Do niedawna mówiło się o 26 mln euro i jakimś bonusie. Wszystko więc wskazuje na to, że najdroższy obrońca Bundesligi będzie kosztował więcej niż przypuszczano.
Roma mimo wszystko sporo spuściła z kwoty, która padła jako pierwsza – zdaniem Sabatini jest to konsekwencją tego, że Benatia chciał za wszelką cenę opuścić Rzym: „Monolit się rozsypał. Nie miał już tej motywacji i nie był piłkarzem, którego wcześniej tak ceniliśmy”.

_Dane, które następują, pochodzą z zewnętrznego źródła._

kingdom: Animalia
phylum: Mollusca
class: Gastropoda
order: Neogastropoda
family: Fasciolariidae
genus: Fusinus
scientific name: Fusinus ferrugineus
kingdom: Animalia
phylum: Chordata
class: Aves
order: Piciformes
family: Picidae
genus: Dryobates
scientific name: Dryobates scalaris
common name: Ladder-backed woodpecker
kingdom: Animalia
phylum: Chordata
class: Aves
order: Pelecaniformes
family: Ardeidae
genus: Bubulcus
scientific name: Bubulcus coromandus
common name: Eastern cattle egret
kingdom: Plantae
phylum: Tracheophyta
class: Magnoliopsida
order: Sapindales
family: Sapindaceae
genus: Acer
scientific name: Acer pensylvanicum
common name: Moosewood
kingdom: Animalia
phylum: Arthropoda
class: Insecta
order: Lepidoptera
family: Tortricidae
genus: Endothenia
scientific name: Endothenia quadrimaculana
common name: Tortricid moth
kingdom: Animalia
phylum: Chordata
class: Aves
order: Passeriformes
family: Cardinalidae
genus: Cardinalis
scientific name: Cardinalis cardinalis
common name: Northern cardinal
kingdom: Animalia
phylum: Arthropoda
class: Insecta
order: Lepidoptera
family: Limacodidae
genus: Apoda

Powodem tej otwartej krytyki ze strony AS Romy jest wywiad, którego Medhi udzielił dla magazynku ‘Kicker’. „W ciągu sezonu pojawiało się coraz więcej zapytań. Naradziłem się z dyrektorem sportowym. Walter Sabatini powiedział mi, że chcieliby mnie w gruncie rzeczy zatrzymać, ale klub potrzebuje też pieniędzy, więc może być, że mnie sprzedadzą” – tłumaczył nowy nabytek Bayernu, „to mnie bardzo zirytowało, gdyż chciałem zostać. Później uzgodniliśmy, że mój kontrakt będzie odpowiednio dopasowany lub przeniosę się do jakiegoś czołowego klubu”.
Ta wypowiedź spowodowała sporą burzę w Wiecznym Mieście. Słowa prezydenta klubu: „Medhi Benatia najprawdopodobniej ciągnie dalej swoją bajkę opartą na kłamstwach. […] Po tym jak mu przekazałem, że chcemy go zatrzymać to powiedział mi, że jest z tego powodu bardzo szczęśliwy. Jednak na przełomie kilku miesięcy okłamywał on w kwestii pozostania i zarobków nie tylko nas, ale również trenera i kolegów z zespołu”.
Ostre słowa ze strony zarządu klubu z Rzymu, które na pewno nie umknęły włodarzom FC Bayernu. Teraz z ciekawością można wyczekiwać odpowiedzi kapitana reprezentacji Maroka na te zarzuty.